- _Work order_
Every record needs to be repeated exactly; its pictures do not.

(Stored items from a collection)
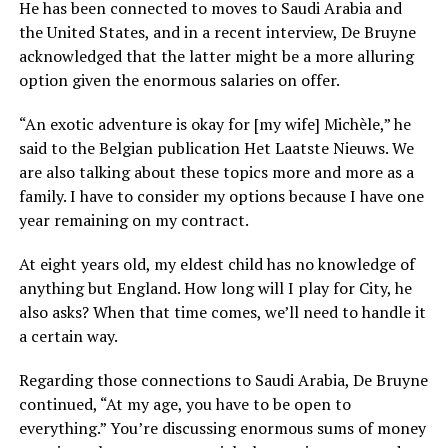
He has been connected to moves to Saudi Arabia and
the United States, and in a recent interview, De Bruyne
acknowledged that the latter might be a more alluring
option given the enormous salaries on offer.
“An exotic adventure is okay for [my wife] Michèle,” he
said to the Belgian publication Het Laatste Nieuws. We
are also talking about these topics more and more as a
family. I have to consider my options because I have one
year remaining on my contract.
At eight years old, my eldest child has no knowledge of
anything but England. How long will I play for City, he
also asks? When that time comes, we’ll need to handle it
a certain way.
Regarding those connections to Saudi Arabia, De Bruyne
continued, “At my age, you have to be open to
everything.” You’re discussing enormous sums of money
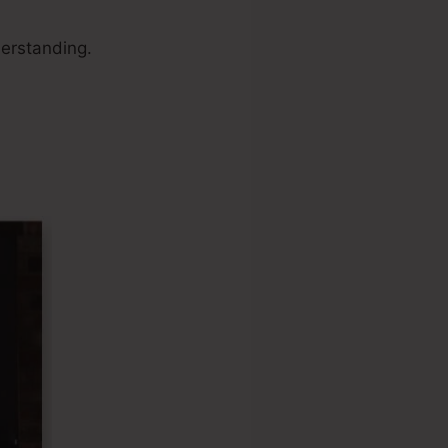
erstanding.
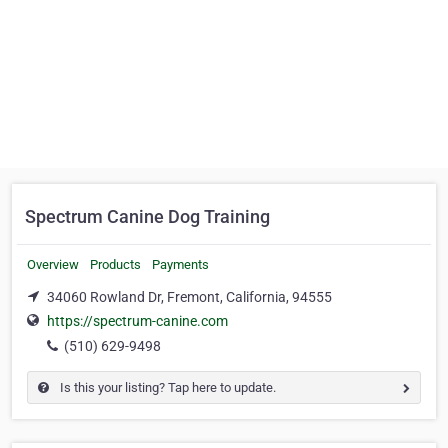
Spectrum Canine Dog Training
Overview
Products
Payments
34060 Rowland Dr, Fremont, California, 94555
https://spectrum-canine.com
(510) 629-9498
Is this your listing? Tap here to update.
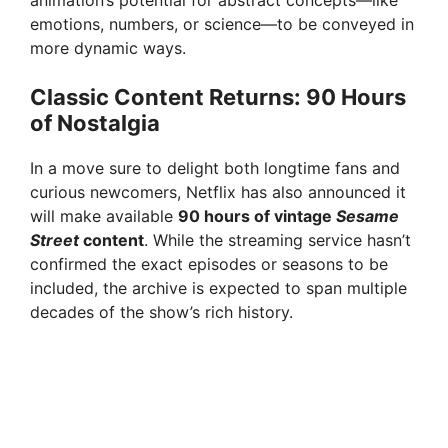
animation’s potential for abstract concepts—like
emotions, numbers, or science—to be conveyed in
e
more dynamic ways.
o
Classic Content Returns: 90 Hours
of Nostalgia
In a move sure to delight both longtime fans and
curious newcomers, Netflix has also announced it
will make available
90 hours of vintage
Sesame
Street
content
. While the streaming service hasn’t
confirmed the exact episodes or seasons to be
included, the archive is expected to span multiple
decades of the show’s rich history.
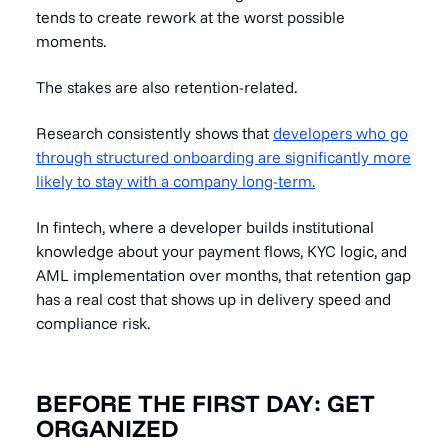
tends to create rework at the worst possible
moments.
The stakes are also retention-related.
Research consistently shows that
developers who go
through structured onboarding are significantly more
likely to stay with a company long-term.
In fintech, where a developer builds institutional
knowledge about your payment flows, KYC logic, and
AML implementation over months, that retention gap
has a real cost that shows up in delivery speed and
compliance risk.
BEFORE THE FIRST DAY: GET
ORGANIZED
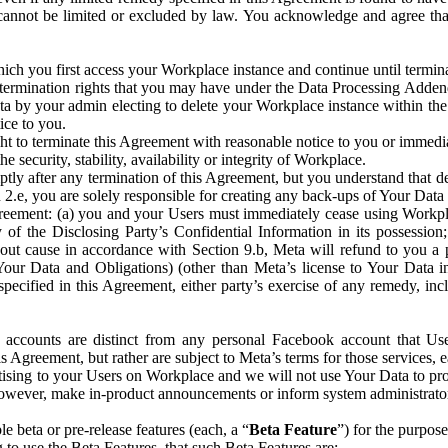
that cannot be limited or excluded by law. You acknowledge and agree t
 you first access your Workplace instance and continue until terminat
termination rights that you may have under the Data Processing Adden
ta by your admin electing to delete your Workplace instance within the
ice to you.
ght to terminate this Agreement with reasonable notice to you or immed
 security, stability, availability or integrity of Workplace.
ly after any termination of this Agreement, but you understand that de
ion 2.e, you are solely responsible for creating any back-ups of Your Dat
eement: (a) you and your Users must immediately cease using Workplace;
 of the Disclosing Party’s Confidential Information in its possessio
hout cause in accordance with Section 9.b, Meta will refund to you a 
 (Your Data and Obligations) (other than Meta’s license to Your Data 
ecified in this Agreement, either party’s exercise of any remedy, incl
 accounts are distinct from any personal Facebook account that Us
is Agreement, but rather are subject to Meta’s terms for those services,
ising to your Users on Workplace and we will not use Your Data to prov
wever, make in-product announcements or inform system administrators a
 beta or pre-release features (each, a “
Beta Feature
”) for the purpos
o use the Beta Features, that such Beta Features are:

- _Response to this exercise_
He has been connected to moves to Saudi Arabia and
the United States, and in a recent interview, De Bruyne
acknowledged that the latter might be a more alluring
option given the enormous salaries on offer.
“An exotic adventure is okay for [my wife] Michèle,” he
said to the Belgian publication Het Laatste Nieuws. We
are also talking about these topics more and more as a
family. I have to consider my options because I have one
year remaining on my contract.
At eight years old, my eldest child has no knowledge of
anything but England. How long will I play for City, he
also asks? When that time comes, we’ll need to handle it
a certain way.
Regarding those connections to Saudi Arabia, De Bruyne
continued, “At my age, you have to be open to
everything.” You’re discussing enormous sums of money
erstanding.
Spectrum Canine Dog Training
Overview
Products
Payments
34060 Rowland Dr, Fremont, California, 94555
https://spectrum-canine.com
(510) 629-9498
Is this your listing? Tap here to update.
animation’s potential for abstract concepts—like
emotions, numbers, or science—to be conveyed in
e
more dynamic ways.
o
Classic Content Returns: 90 Hours
of Nostalgia
In a move sure to delight both longtime fans and
curious newcomers, Netflix has also announced it
will make available
90 hours of vintage
Sesame
Street
content
. While the streaming service hasn’t
confirmed the exact episodes or seasons to be
included, the archive is expected to span multiple
decades of the show’s rich history.
tends to create rework at the worst possible
moments.
The stakes are also retention-related.
Research consistently shows that
developers who go
through structured onboarding are significantly more
likely to stay with a company long-term.
In fintech, where a developer builds institutional
knowledge about your payment flows, KYC logic, and
AML implementation over months, that retention gap
has a real cost that shows up in delivery speed and
compliance risk.
BEFORE THE FIRST DAY: GET
ORGANIZED
that cannot be limited or excluded by law. You acknowledge and agree t
 you first access your Workplace instance and continue until terminat
termination rights that you may have under the Data Processing Adden
ta by your admin electing to delete your Workplace instance within the
ice to you.
ght to terminate this Agreement with reasonable notice to you or immed
 security, stability, availability or integrity of Workplace.
ly after any termination of this Agreement, but you understand that de
ion 2.e, you are solely responsible for creating any back-ups of Your Dat
eement: (a) you and your Users must immediately cease using Workplace;
 of the Disclosing Party’s Confidential Information in its possessio
hout cause in accordance with Section 9.b, Meta will refund to you a 
 (Your Data and Obligations) (other than Meta’s license to Your Data 
ecified in this Agreement, either party’s exercise of any remedy, incl
 accounts are distinct from any personal Facebook account that Us
is Agreement, but rather are subject to Meta’s terms for those services,
ising to your Users on Workplace and we will not use Your Data to prov
wever, make in-product announcements or inform system administrators a
 beta or pre-release features (each, a “
Beta Feature
”) for the purpos
o use the Beta Features, that such Beta Features are:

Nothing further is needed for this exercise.